In South Australia, approximately 3 percent of registered vehicles are motorcycles, yet motorcyclists account for around 14 percent of road fatalities.

To survive as a motorcyclist, you need to be highly skilled and extremely aware and know your machine's capabilities and limitations.

You need to ride within your capabilities and the capabilities of other road users around you.

How many of these safer riding skills do you have?

Look for motorists who are not looking for you

It's a good idea to always expect the unexpected and be prepared to stop. Scan traffic for other motorists; observe indicators, brake lights and cars running red/amber lights. Never assume all is safe.

Be wary at intersections

Approach intersections with caution, slow down and be prepared to stop, even if you have the right of way.

Ride to be seen

Avoid travelling in a motorist's blind spot by positioning yourself where you can be easily seen. You need to be able to observe and anticipate drivers' actions. Never assume you have been seen. Wear visible clothing and ride with your lights on.

Heads up!

Recommended equipment:

  • Clothing of strong, brightly coloured material covering arms and legs is recommended.
  • Leather gloves offer good protection for hands and enclosed, sturdy footwear protects feet.
  • You should never ride in sandals, thongs or bare feet.

Give cars plenty of space - keep a three second gap

By having a three second gap between you and the vehicle in front, or a four second gap if you are being tailgated and your concentration is to the rear, you will be able to react and act to avert disaster.

Change lanes carefully - look and indicate

Do a head check as well as looking in the mirrors when changing lanes or merging. Indicate before changing lanes.

Ride at a safe speed

Speed limits are set at the highest speed you should travel, but it's vital to adjust your speed to suit the conditions.

No riding if you have been drinking

Between 2007-2011, nearly 22 percent of motorcyclist serious casualties had a blood alcohol level above the legal limit. Motorcycling requires 100 percent concentration, high level observation skills and the ability to react quickly - all of which will be affected if you have been drinking.

Regularly check your bike before riding, especially brakes and tyres

Tyres should have ample tread and correct pressure. Brakes should work well and have correct fluid in the master cylinder. Brake lights and all other lights should be working. It is a good idea to have your bike serviced regularly making sure it is roadworthy, safe and reliable. Learn more about motorcycle anti-lock braking systems.

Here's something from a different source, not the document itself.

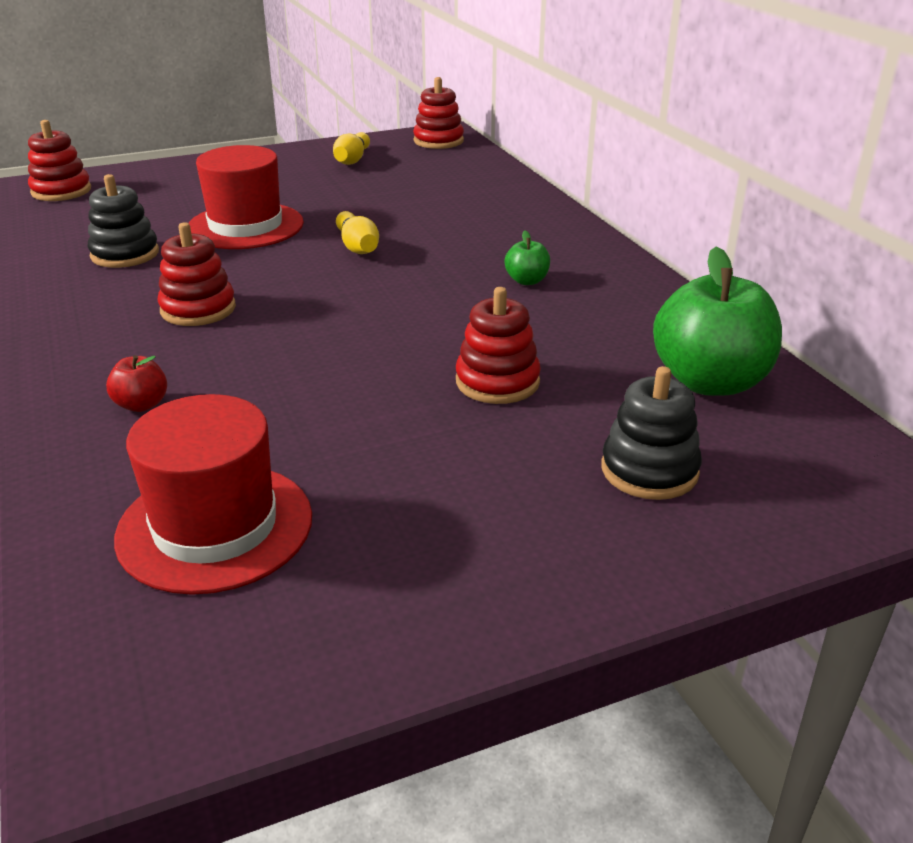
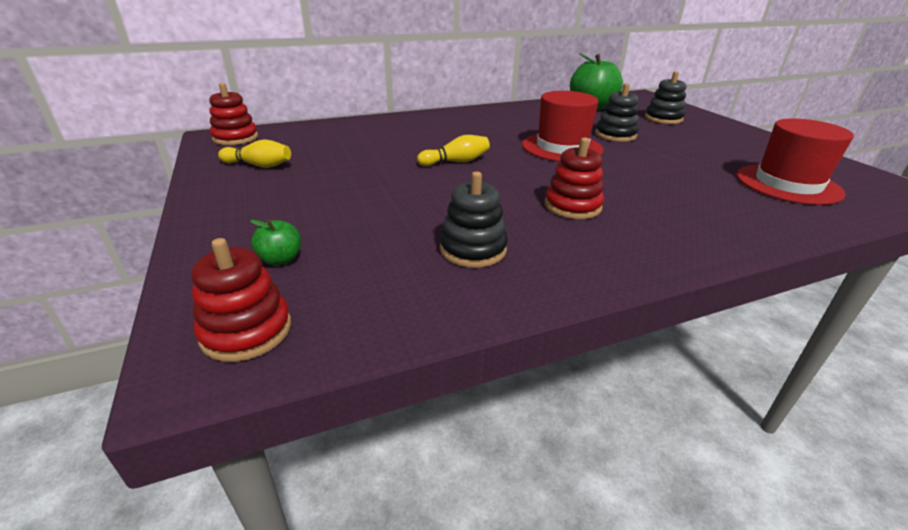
camera: 90 degrees left, 0 degrees up
red apple [106,355,167,412] -> none
red hat [189,145,304,249] -> red hat moved to [522,91,604,162]
red stacking toy [456,287,541,404] -> black stacking toy [595,83,639,142]
green apple [504,230,550,285] -> green apple moved to [250,219,301,266]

Make sure pillion passengers know how to ride safely

The presence of a pillion passenger doubles the risk of fatality. Make sure that your pillion passenger knows the correct techniques for pillion riding and is wearing appropriate protective clothing and a helmet.

Do not lend your motorcycle to unlicensed or inexperienced riders

One quarter of riders involved in fatal crashes were either unlicensed or disqualified (8%), did not hold an appropriate licence (11%) or had never held a licence (6%). Make sure that any person who borrows your bike is licensed, experienced and responsible.

Dress for safety and comfort

Five percent of motorcyclists who were either killed or seriously injured between 2007-2011 were not wearing a helmet. Helmets must meet the approved standard and must not be damaged. It's a good idea to replace them regularly. Gloves, jacket and boots designed for riding are essential for safety and comfort.